Minimal Speedup When Reproducing the JAX All-Gather Overlap Example (Looking for Guidance)

Hi everyone,

I’m investigating how to achieve better compute/communication overlap on TPU. As part of this, I tried to reproduce “Example 1: All-gather on one side” from the JAX shard_map notebook:
https://docs.jax.dev/en/latest/notebooks/shard_map.html#example-1-all-gather-on-one-side

In the notebook, the example shows a large improvement (roughly 353 us → 226 us). However, on my setup I only see a very small improvement:

  • Platform: v5litepod-4 (v2-alpha-tpuv5-lite)

  • Observed latency: ~330 us(basic) → ~319 us(overlapped_bidi)

My understanding is that the notebook result may involve “additional axes of parallelism”, and that might be a key reason my reproduction doesn’t show a similar gain. I’d really appreciate any hints or guidance.

I’m including the script I used for testing below.

Thanks in advance for any pointers or guidance.

import jax
import jax.numpy as jnp
from jax import device_put
from jax.sharding import Mesh, PartitionSpec as P, NamedSharding
from jax.experimental.shard_map import shard_map
import time
import os
from functools import partial
import jax.lax as lax

# ============== Configuration ==============
M, K, N = 8192, 8192, 1024
NUM_WARMUP = 5
NUM_ITERS = 10
TRACE_DIR = "/home/moha/jax-trace-allgather"

# Select kernel mode: "basic", "overlapped", or "overlapped_bidi"
KERNEL_MODE = "overlapped_bidi"

# ============== Initialization ==============
devices = jax.devices()
num_devices = len(devices)
print(f"🚀 Available TPU devices: {num_devices}")
print(f"   Device type: {devices[0].device_kind}")

# Create a 1D mesh
mesh = Mesh(devices, ('i',))

# ============== Create test data ==============
lhs = jnp.ones((M, K), dtype=jnp.bfloat16)
rhs = jnp.ones((K, N), dtype=jnp.bfloat16)

# Sharding specs
# In the all-gather matmul setup:
# - lhs is sharded along the M dimension (rows)
# - rhs is sharded along the K dimension (rows)
# The kernel all-gathers rhs to reconstruct the full rhs, then runs a local matmul.
lhs_spec = P('i', None)  # Shard along M
rhs_spec = P('i', None)  # Shard along K
out_spec = P('i', None)  # Output sharded along M (matches lhs)
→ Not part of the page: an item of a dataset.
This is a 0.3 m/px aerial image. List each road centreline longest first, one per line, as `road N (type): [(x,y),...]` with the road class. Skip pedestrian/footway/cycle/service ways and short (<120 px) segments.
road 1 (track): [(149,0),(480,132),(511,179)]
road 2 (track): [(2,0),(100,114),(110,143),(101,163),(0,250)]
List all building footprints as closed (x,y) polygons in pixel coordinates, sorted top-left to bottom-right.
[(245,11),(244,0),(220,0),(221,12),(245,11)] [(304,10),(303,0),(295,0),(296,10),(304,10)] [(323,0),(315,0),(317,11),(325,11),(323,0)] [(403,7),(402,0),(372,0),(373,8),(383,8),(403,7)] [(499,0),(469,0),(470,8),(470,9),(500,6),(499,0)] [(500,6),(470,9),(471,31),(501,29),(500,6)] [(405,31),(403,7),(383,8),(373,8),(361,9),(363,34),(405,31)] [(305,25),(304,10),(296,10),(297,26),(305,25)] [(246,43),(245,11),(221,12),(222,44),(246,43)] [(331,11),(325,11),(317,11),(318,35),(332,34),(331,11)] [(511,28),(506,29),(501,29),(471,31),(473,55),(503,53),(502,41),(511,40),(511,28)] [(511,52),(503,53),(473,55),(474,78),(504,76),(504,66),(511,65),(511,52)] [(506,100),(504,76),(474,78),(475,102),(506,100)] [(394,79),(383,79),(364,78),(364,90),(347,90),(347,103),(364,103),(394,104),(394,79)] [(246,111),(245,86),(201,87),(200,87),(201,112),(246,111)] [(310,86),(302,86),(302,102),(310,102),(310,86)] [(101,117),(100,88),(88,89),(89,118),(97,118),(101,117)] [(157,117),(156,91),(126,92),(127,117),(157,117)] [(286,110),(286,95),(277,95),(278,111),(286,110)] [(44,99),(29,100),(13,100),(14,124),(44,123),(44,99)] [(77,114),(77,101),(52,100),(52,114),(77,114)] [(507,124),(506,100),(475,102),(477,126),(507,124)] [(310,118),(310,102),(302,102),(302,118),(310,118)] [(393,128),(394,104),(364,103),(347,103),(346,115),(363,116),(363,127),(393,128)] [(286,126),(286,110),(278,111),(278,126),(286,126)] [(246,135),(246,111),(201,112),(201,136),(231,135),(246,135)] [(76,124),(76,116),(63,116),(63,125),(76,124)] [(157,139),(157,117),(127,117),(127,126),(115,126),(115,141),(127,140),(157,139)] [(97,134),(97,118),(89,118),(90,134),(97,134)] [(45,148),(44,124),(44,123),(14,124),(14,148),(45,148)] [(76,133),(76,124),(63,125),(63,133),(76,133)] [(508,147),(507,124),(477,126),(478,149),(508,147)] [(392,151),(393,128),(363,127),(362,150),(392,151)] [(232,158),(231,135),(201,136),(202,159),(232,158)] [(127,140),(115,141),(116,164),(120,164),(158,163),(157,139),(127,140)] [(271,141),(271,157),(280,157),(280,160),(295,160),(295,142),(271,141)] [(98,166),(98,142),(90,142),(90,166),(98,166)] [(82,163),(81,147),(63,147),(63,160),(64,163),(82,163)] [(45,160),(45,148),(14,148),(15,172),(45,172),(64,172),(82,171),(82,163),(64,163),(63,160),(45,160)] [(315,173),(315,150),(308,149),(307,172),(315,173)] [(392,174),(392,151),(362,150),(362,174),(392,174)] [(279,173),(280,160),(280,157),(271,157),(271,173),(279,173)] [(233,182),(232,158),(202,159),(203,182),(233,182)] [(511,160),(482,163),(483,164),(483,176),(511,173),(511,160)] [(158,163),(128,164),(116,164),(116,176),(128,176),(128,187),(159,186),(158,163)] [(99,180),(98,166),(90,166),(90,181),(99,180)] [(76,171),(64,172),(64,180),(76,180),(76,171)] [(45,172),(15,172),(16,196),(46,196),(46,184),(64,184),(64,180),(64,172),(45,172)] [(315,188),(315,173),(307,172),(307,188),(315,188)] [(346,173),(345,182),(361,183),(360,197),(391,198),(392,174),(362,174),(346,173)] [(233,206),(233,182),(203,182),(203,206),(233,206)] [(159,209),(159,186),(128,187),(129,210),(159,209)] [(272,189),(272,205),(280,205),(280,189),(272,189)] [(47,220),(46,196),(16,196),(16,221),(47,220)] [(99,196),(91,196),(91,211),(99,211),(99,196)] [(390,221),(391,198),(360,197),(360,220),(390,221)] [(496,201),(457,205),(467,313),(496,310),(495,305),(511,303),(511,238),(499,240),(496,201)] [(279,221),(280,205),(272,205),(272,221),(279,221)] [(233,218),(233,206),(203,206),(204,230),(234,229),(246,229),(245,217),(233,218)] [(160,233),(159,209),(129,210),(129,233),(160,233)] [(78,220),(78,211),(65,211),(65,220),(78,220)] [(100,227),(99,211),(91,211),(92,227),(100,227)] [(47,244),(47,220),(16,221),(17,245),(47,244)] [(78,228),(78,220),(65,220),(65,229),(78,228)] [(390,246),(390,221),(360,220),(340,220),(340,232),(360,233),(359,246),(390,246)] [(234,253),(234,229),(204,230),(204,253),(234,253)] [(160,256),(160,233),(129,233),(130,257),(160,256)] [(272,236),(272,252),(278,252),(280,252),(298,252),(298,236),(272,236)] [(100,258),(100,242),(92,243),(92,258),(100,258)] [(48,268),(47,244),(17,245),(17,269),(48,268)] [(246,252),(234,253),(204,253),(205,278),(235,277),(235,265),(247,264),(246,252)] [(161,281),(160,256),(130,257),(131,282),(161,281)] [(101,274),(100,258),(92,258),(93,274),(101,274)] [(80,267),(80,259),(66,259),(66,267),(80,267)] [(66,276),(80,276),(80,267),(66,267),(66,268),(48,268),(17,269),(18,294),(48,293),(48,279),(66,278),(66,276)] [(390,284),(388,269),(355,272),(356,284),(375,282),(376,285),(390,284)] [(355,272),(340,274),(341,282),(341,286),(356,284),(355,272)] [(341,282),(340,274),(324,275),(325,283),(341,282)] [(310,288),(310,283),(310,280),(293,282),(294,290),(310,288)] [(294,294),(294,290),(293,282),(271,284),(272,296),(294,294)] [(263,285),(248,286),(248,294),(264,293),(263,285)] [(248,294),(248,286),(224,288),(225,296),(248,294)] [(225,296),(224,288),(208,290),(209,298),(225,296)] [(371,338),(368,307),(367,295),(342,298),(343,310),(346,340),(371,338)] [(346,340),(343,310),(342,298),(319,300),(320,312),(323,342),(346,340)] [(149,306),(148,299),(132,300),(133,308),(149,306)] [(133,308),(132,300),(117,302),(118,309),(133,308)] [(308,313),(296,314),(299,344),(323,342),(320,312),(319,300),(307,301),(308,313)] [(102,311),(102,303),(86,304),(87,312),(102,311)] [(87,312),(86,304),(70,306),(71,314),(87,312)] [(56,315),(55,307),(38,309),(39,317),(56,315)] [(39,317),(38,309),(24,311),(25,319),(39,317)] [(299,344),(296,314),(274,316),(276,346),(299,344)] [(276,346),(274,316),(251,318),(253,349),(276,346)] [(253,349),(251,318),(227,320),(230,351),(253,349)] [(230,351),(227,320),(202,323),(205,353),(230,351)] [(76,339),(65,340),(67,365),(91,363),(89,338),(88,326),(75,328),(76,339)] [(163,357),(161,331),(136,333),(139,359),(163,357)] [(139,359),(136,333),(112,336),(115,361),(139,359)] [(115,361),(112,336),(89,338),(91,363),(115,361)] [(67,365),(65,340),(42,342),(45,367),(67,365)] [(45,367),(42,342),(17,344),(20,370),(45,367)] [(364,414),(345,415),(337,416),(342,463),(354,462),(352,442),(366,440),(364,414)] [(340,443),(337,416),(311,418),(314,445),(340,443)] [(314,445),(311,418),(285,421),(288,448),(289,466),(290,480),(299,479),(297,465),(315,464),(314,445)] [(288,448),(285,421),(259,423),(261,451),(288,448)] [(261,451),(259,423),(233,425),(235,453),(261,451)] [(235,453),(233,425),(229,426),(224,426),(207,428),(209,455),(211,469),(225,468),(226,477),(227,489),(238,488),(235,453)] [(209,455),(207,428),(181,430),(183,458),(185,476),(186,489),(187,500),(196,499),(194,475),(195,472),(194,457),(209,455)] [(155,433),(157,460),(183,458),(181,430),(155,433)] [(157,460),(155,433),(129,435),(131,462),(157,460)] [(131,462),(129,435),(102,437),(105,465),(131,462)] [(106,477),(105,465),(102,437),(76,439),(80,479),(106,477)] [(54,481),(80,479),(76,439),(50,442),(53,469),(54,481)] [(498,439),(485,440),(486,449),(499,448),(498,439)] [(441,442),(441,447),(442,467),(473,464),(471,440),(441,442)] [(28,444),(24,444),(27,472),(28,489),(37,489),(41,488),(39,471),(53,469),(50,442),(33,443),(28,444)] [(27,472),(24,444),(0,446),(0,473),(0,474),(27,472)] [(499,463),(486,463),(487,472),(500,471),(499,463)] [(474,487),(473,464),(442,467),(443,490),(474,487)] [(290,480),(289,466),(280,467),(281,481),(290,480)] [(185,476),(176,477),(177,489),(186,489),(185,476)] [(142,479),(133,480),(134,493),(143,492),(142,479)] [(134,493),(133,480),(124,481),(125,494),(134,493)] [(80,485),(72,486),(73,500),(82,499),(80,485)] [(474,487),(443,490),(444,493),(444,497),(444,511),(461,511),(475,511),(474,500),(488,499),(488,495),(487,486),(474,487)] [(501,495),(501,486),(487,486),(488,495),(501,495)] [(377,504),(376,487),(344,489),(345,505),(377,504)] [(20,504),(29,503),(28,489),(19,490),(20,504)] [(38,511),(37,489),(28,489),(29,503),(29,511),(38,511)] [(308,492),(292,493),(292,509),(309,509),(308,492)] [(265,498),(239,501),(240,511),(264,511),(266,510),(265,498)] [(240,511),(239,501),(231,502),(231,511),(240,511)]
# Create NamedSharding for device_put
lhs_sharding = NamedSharding(mesh, lhs_spec)
rhs_sharding = NamedSharding(mesh, rhs_spec)

# Place arrays with sharding
lhs = device_put(lhs, lhs_sharding)
rhs = device_put(rhs, rhs_sharding)

print(f"   lhs shape: {lhs.shape}, sharding: {lhs_spec}")
print(f"   rhs shape: {rhs.shape}, sharding: {rhs_spec}")

# ============== Define kernel functions ==============

# --- Option 1: basic all-gather ---
def matmul_allgather_kernel(lhs_block, rhs_block):
    """All-gather rhs to reconstruct the full rhs, then do a local matmul."""
    rhs = jax.lax.all_gather(rhs_block, 'i', tiled=True)
    return lhs_block @ rhs

# --- Option 2: overlapped (overlap communication and compute) ---
def matmul_allgather_overlapped_kernel(lhs_block, rhs_block):
    """Ring ppermute rhs blocks to pipeline transfers and overlap comm/compute."""
    size = num_devices
    idx = jax.lax.axis_index('i')
    shift = partial(jax.lax.ppermute, axis_name='i',
                    perm=[(i, (i + 1) % size) for i in range(size)])

    B = lhs_block.shape[1] // size
    lhs_blocks = lambda i: lax.dynamic_slice_in_dim(lhs_block, i * B, B, 1)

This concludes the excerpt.